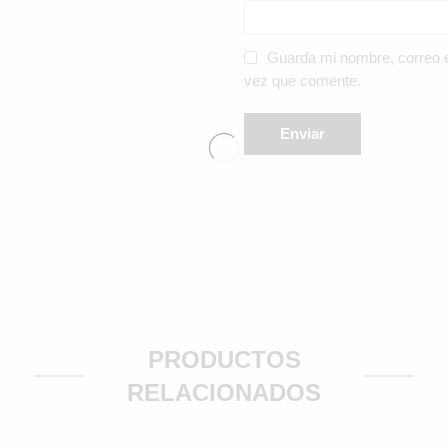
Guarda mi nombre, correo e
vez que comente.
PRODUCTOS
RELACIONADOS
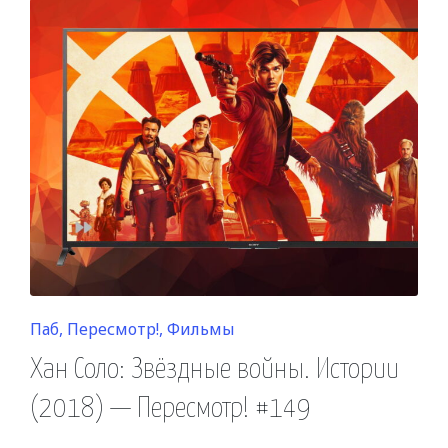
Posted
Паб
Пересмотр!
Фильмы
in
Хан Соло: Звёздные войны. Истории
(2018) — Пересмотр! #149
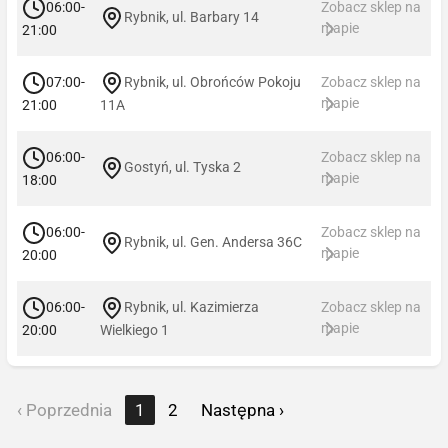
06:00-
Zobacz sklep na
Rybnik, ul. Barbary 14
mapie
21:00
07:00-
Rybnik, ul. Obrońców Pokoju
Zobacz sklep na
mapie
21:00
11A
06:00-
Zobacz sklep na
Gostyń, ul. Tyska 2
mapie
18:00
06:00-
Zobacz sklep na
Rybnik, ul. Gen. Andersa 36C
mapie
20:00
06:00-
Rybnik, ul. Kazimierza
Zobacz sklep na
mapie
20:00
Wielkiego 1
‹ Poprzednia
1
2
Następna ›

· · · · ·

[WORK TO COMPLETE]
Among the entries above, how many lines hold the string "Rybnik"? Respond with nothing but the number.

[OUTPUT FOR THIS TASK]
4